- **Work instructions**: Return every line of the records that includes the string "Páčia".

- **Dataset records**:
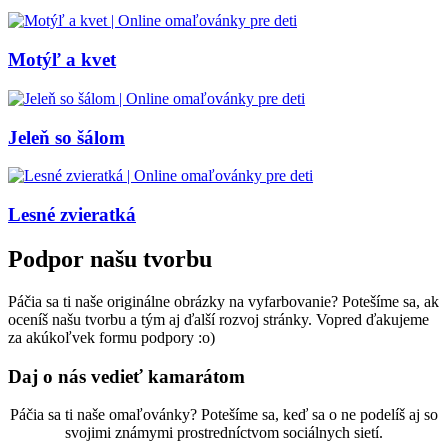
Motýľ a kvet
Jeleň so šálom
Lesné zvieratká
Podpor našu tvorbu
Páčia sa ti naše originálne obrázky na vyfarbovanie? Potešíme sa, ak
oceníš našu tvorbu a tým aj ďalší rozvoj stránky. Vopred ďakujeme
za akúkoľvek formu podpory :o)
Daj o nás vedieť kamarátom
Páčia sa ti naše omaľovánky? Potešíme sa, keď sa o ne podelíš aj so
svojimi známymi prostredníctvom sociálnych sietí.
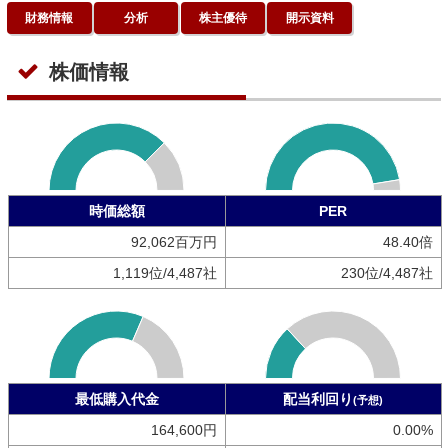
財務情報
分析
株主優待
開示資料
株価情報
時価総額
PER
92,062百万円
48.40倍
1,119位/4,487社
230位/4,487社
最低購入代金
配当利回り
(予想)
164,600円
0.00%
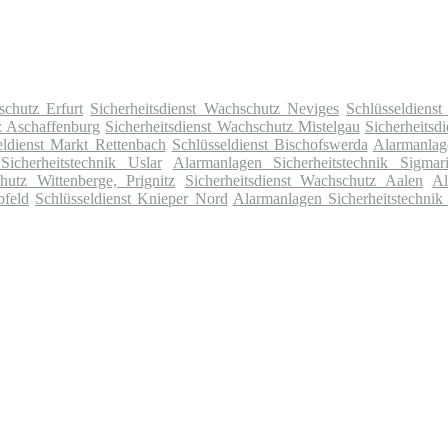
schutz Erfurt
Sicherheitsdienst Wachschutz Neviges
Schlüsseldienst
z Aschaffenburg
Sicherheitsdienst Wachschutz Mistelgau
Sicherheitsd
eldienst Markt Rettenbach
Schlüsseldienst Bischofswerda
Alarmanlag
icherheitstechnik Uslar
Alarmanlagen Sicherheitstechnik Sigmar
hutz Wittenberge, Prignitz
Sicherheitsdienst Wachschutz Aalen
Al
bfeld
Schlüsseldienst Knieper Nord
Alarmanlagen Sicherheitstechnik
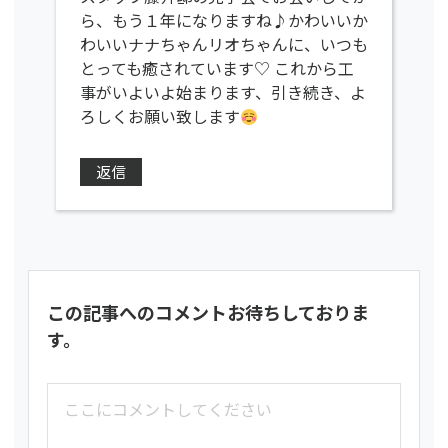
ら、もう１年になりますね♪かわいいか
わいいナナちゃんリオちゃんに、いつも
とっても癒されています♡ これから工
事がいよいよ始まります、引き続き、よ
ろしくお願い致します
返信
この記事へのコメントお待ちしておりま
す。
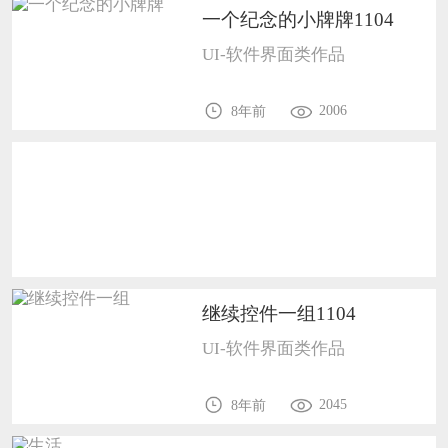
一个纪念的小牌牌1104
恭喜133****9020用户作品已成功备案！
UI-软件界面类作品
恭喜136****9807用户作品已成功备案！
2006
8年前
继续控件一组1104
UI-软件界面类作品
2045
8年前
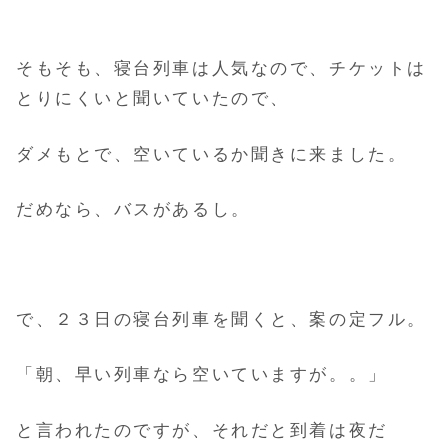
そもそも、寝台列車は人気なので、チケットは
とりにくいと聞いていたので、
ダメもとで、空いているか聞きに来ました。
だめなら、バスがあるし。
で、２３日の寝台列車を聞くと、案の定フル。
「朝、早い列車なら空いていますが。。」
と言われたのですが、それだと到着は夜だ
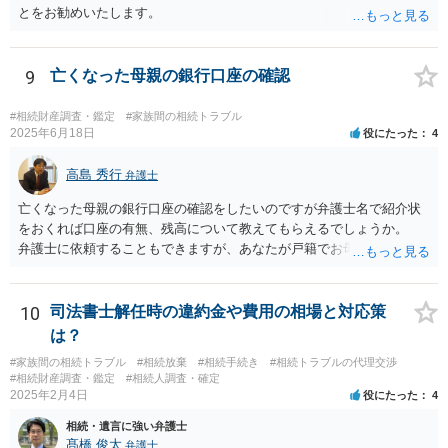
とをお勧めいたします。
9
亡くなった母親の銀行口座の確認
#相続財産調査・鑑定
#家族間の相続トラブル
2025年6月18日
役にたった
4
高島 秀行
弁護士
亡くなった母親の銀行口座の確認をしたいのですが弁護士名で紹介状
をおくれば口座の有無、残高について教えてもらえるでしょうか。
弁護士に依頼することもできますが、あなたが戸籍でお母さんの相続
人であり、相続人本人であることなどを証明すれば、口座の有無や残
高は教えてくれると思います。 自分ではよくわからないということ
であれば、弁護士に相談し依頼されたら良いと思います。
10
司法書士解任時の違約金や費用の相場と対応策
は？
#家族間の相続トラブル
#相続放棄
#相続手続き
#相続トラブルの代理交渉
#相続財産調査・鑑定
#相続人調査・確定
2025年2月4日
役にたった
4
相続・遺言に強い弁護士
髙橋 俊太
弁護士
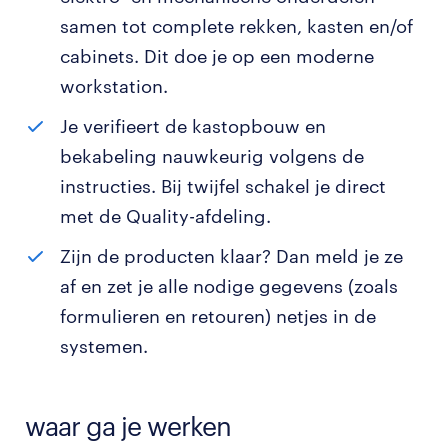
samen tot complete rekken, kasten en/of
cabinets. Dit doe je op een moderne
workstation.
Je verifieert de kastopbouw en
bekabeling nauwkeurig volgens de
instructies. Bij twijfel schakel je direct
met de Quality-afdeling.
Zijn de producten klaar? Dan meld je ze
af en zet je alle nodige gegevens (zoals
formulieren en retouren) netjes in de
systemen.
waar ga je werken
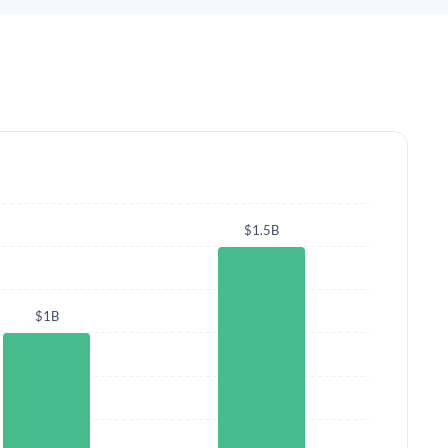
$1.5B
$1B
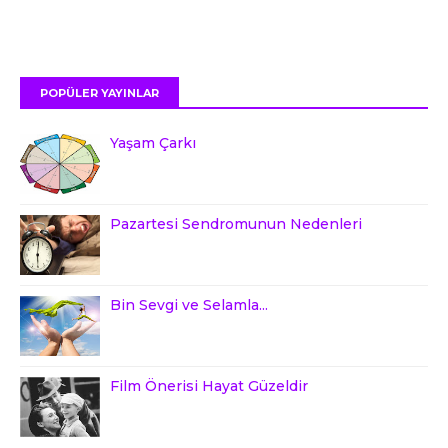
POPÜLER YAYINLAR
Yaşam Çarkı
Pazartesi Sendromunun Nedenleri
Bin Sevgi ve Selamla...
Film Önerisi Hayat Güzeldir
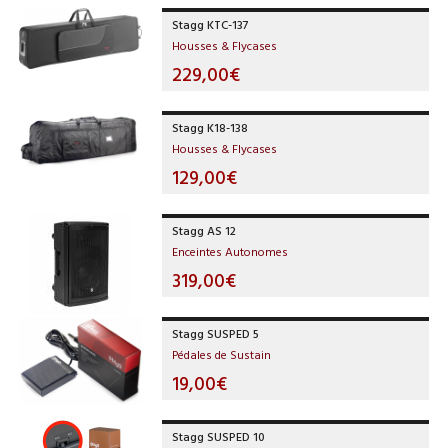
Stagg KTC-137
Housses & Flycases
229,00€
Stagg K18-138
Housses & Flycases
129,00€
Stagg AS 12
Enceintes Autonomes
319,00€
Stagg SUSPED 5
Pédales de Sustain
19,00€
Stagg SUSPED 10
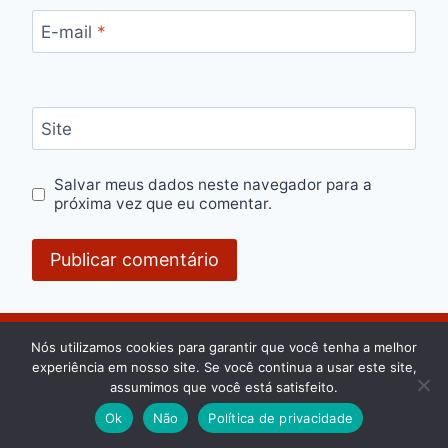
E-mail
*
Site
Salvar meus dados neste navegador para a
próxima vez que eu comentar.
Nós utilizamos cookies para garantir que você tenha a melhor
experiência em nosso site. Se você continua a usar este site,
assumimos que você está satisfeito.
Ok
Não
Política de privacidade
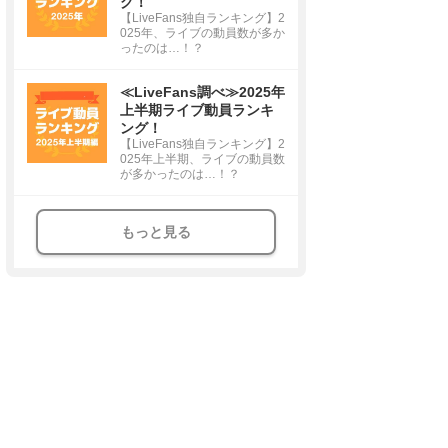
グ！
【LiveFans独自ランキング】2
025年、ライブの動員数が多か
ったのは…！？
≪LiveFans調べ≫2025年
上半期ライブ動員ランキ
ング！
【LiveFans独自ランキング】2
025年上半期、ライブの動員数
が多かったのは…！？
もっと見る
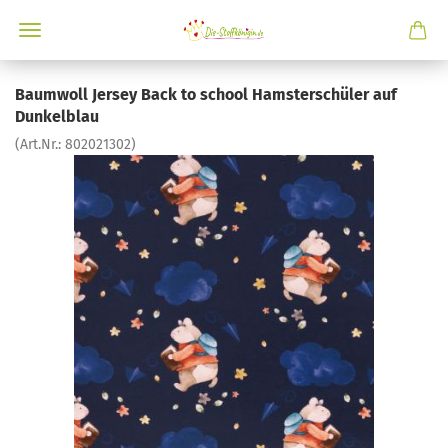
Baumwoll Jersey Back to school Hamsterschüler auf
Dunkelblau
(Art.Nr.:
802021302
)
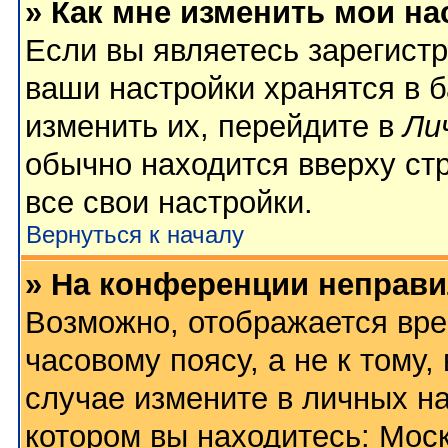
» Как мне изменить мои на
Если вы являетесь зарегист
ваши настройки хранятся в 
изменить их, перейдите в
Ли
обычно находится вверху ст
все свои настройки.
Вернуться к началу
» На конференции неправи
Возможно, отображается вре
часовому поясу, а не к тому,
случае измените в личных на
котором вы находитесь: Москв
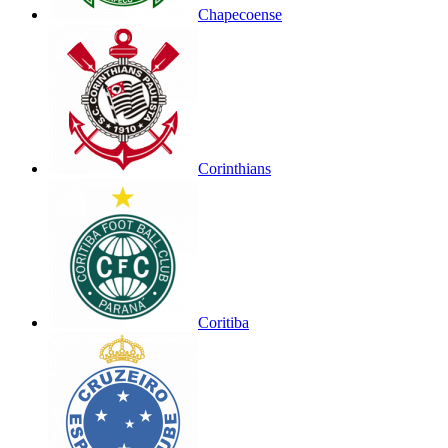
Chapecoense
Corinthians
Coritiba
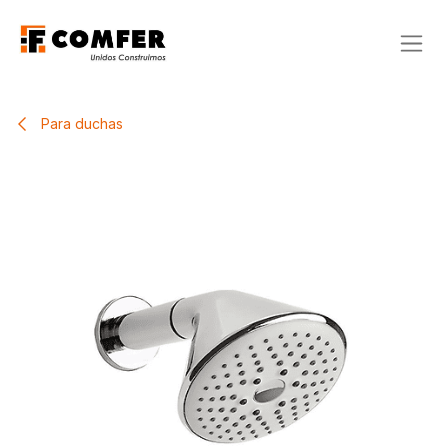
Ir al contenido
Para duchas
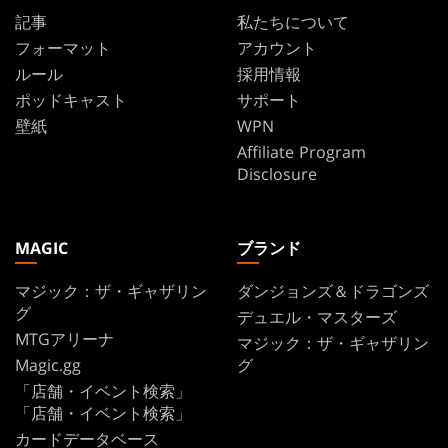
記事
私たちについて
フォーマット
アカウント
ルール
採用情報
ポッドキャスト
サポート
壁紙
WPN
Affiliate Program
Disclosure
MAGIC
ブランド
マジック：ザ・ギャザリン
ダンジョンズ＆ドラゴンズ
グ
デュエル・マスターズ
MTGアリーナ
マジック：ザ・ギャザリン
Magic.gg
グ
「店舗・イベント検索」
「店舗・イベント検索」
カードデータベース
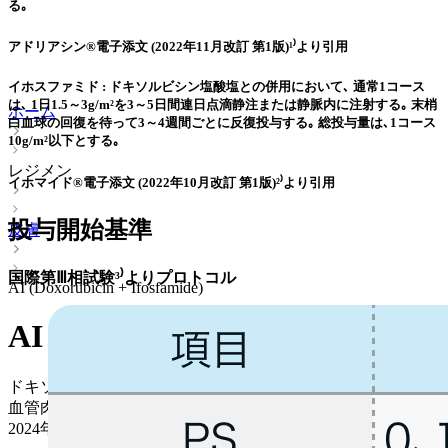
る｡
アドリアシン®電子添文 (2022年11月改訂 第1版)¹⁾より引用
イホスファミド : ドキソルビシン塩酸塩との併用において､ 通常1コース
は､ 1日1.5～3g/m²を3～5日間連日点滴静注または静脈内に注射する｡ 末梢
ホーム
白血球の回復を待って3～4週間ごとに反復投与する｡ 総投与量は､1コース
10g/m²以下とする｡
レジメン
イホマイド®電子添文 (2022年10月改訂 第1版)²⁾より引用
投与開始基準
皮膚
国際第Ⅲ相試験³⁾よりプロトコル
AI (Doxorubicin + Ifosfamide)
AI (Doxorubicin + Ifosfamide)
ドキソルビシン + イホスファミド
血管肉腫 > 進行期 二次治療以降
2024年11月12日
更新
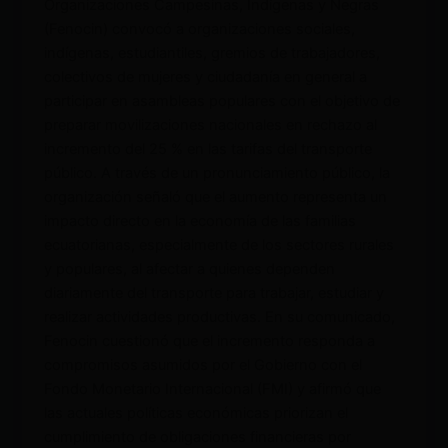
Organizaciones Campesinas, Indígenas y Negras
(Fenocin) convocó a organizaciones sociales,
indígenas, estudiantiles, gremios de trabajadores,
colectivos de mujeres y ciudadanía en general a
participar en asambleas populares con el objetivo de
preparar movilizaciones nacionales en rechazo al
incremento del 25 % en las tarifas del transporte
público. A través de un pronunciamiento público, la
organización señaló que el aumento representa un
impacto directo en la economía de las familias
ecuatorianas, especialmente de los sectores rurales
y populares, al afectar a quienes dependen
diariamente del transporte para trabajar, estudiar y
realizar actividades productivas. En su comunicado,
Fenocin cuestionó que el incremento responda a
compromisos asumidos por el Gobierno con el
Fondo Monetario Internacional (FMI) y afirmó que
las actuales políticas económicas priorizan el
cumplimiento de obligaciones financieras por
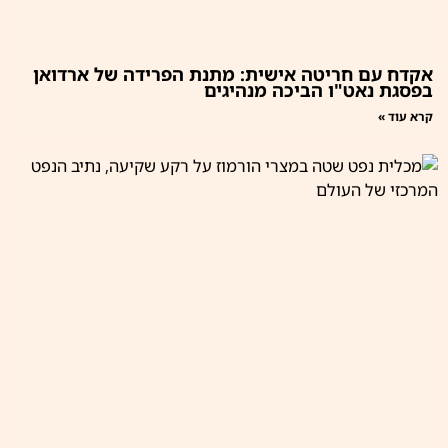
אקדח עם חריטה אישית: מתנת הפרידה של ארדואן
בפסגת נאט"ו הביכה מנהיגים
קרא עוד »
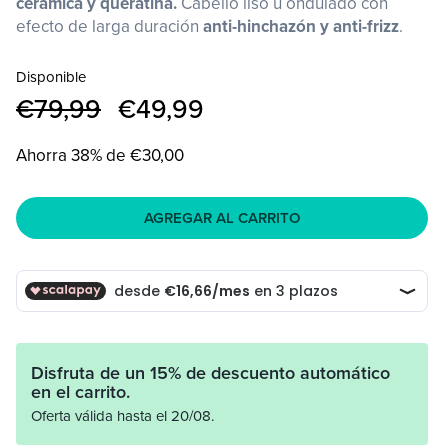
cerámica y queratina.
Cabello liso u ondulado con
ventana
ven
efecto de larga duración
anti-hinchazón y anti-frizz
.
modal
mo
Disponible
Precio
€79,99
Precio
€49,99
habitual
de
oferta
Ahorra 38% de €30,00
AGREGAR AL CARRITO
Disfruta de un 15% de descuento automático
en el carrito.
Oferta válida hasta el 20/08.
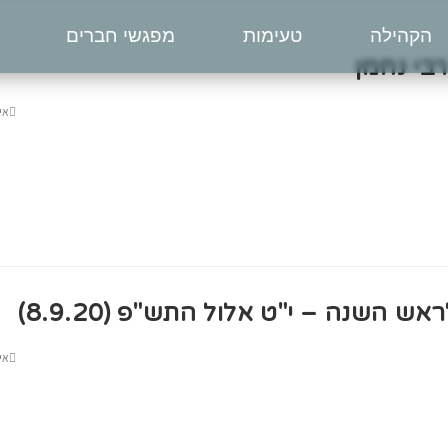
הקהילה
טעימות
מפגשי חברים
בי נחמן
אי
 השנה – י"ט אלול התש"פ (8.9.20)
אי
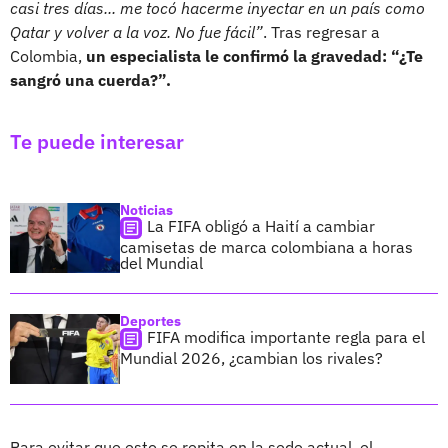
casi tres días... me tocó hacerme inyectar en un país como
Qatar y volver a la voz. No fue fácil”
. Tras regresar a
Colombia,
un especialista le confirmó la gravedad: “¿Te
sangró una cuerda?”.
Te puede interesar
Noticias
La FIFA obligó a Haití a cambiar
camisetas de marca colombiana a horas
del Mundial
Deportes
FIFA modifica importante regla para el
Mundial 2026, ¿cambian los rivales?
Para evitar que esto se repita en la sede actual, el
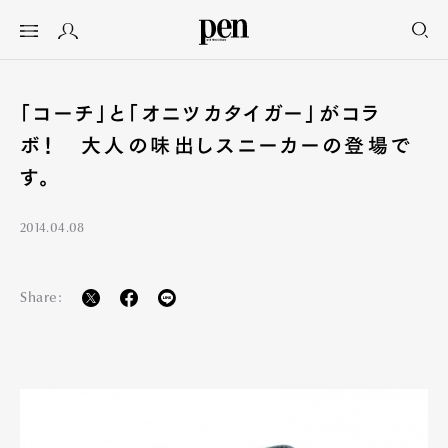
「コーチ」と「オニツカタイガー」がコラ
ボ！ 大人の味出しスニーカーの登場で
す。
2014.04.08
Share:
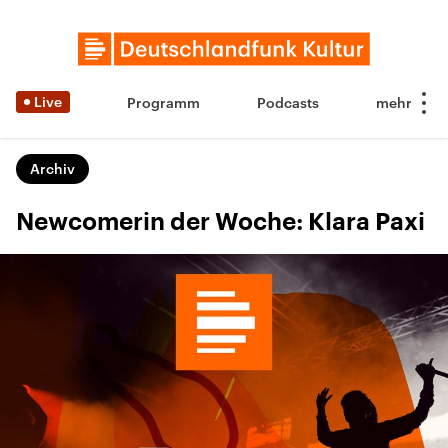
Live
Programm
Podcasts
Archiv
Newcomerin der Woche: Klara Paxi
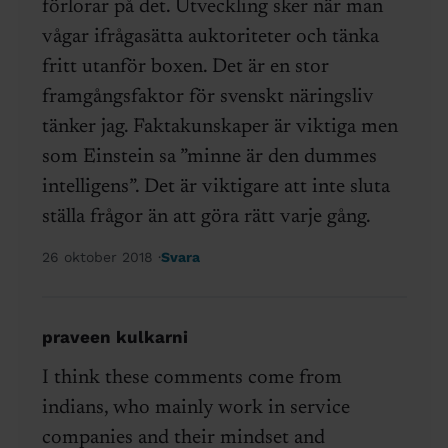
förlorar på det. Utveckling sker när man
vågar ifrågasätta auktoriteter och tänka
fritt utanför boxen. Det är en stor
framgångsfaktor för svenskt näringsliv
tänker jag. Faktakunskaper är viktiga men
som Einstein sa ”minne är den dummes
intelligens”. Det är viktigare att inte sluta
ställa frågor än att göra rätt varje gång.
26 oktober 2018
Svara
praveen kulkarni
I think these comments come from
indians, who mainly work in service
companies and their mindset and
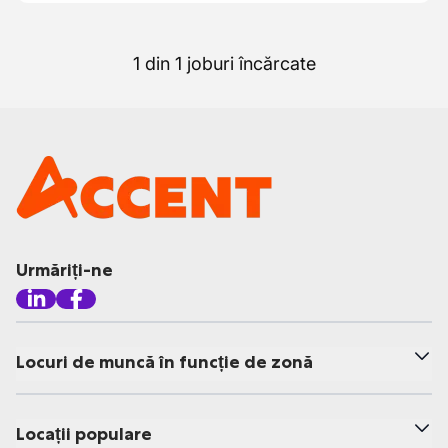
1 din 1 joburi încărcate
Urmăriți-ne
Locuri de muncă în funcție de zonă
Locații populare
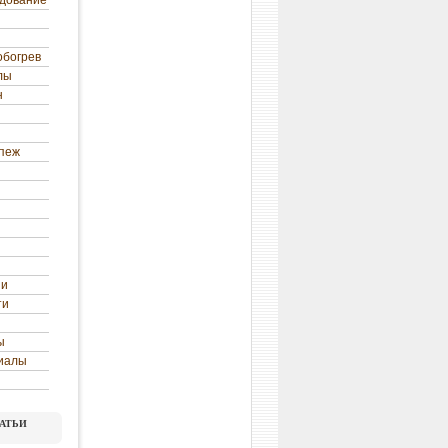
удование
обогрев
лы
н
епеж
ни
ти
ы
иалы
атьи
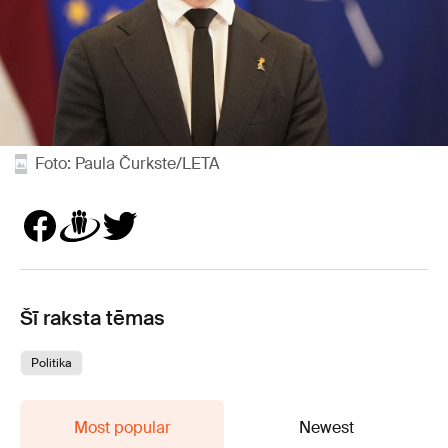
Foto: Paula Čurkste/LETA
Šī raksta tēmas
Politika
Most popular
Newest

- **Answer to the exercise**:
Páčia sa ti naše originálne obrázky na vyfarbovanie? Potešíme sa, ak
Páčia sa ti naše omaľovánky? Potešíme sa, keď sa o ne podelíš aj so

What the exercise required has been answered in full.